One theory speculates that the hunter-gatherers came out of a line of humans who migrated out of Africa about 60,000 years ago. But nothing has been proven, Mr Shinde said. “Where did these first people come from? We just don’t know yet.”

There is still no conclusive proof as to what language the Indus Valley civilisation spoke. But with the pastoralists moving out of the Central Asian steppes, towards Europe but also into South Asia, we have more knowledge, Mr Joseph said.

“There is a striking correlation between where the steppe pastoralists went and where Indo-European languages spread.”

The new study finds that the pastoralists began streaming into South Asia around 2,000 BC. They mixed with the Indus Valley populations, resulting in the genetic pool from which hundreds of millions of Indians draw their lineage. Groups from the Indus Valley populations also moved farther south in India, mixing not with the pastoralists but with indigenous South Asian hunter-gatherer communities.

“We show that Indus Periphery-related people [of the Indus Valley civilisation] are the single most important source of ancestry in South Asia,” the study’s authors wrote.

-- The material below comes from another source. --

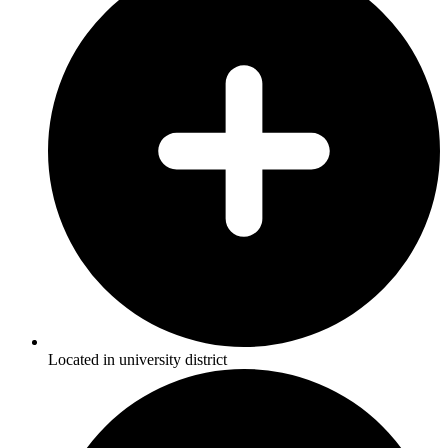
Located in university district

“There was trade, there was movement – a lot of mixing of populations happened,” Mr Shinde said. “It was an ongoing process.”

Some westward movement did occur as well, the study adds, having found small but significant signs of South Asian hunter-gatherer DNA in populations west of the Indus Valley.

Mr Joseph, who has written extensively on genetic research into ancient Indian populations, said that he often received criticism from Hindu nationalists for his pieces. “That is to be expected,” he said with a laugh. “These are hot-button topics.”

“I am curious now to see how they respond to this study.”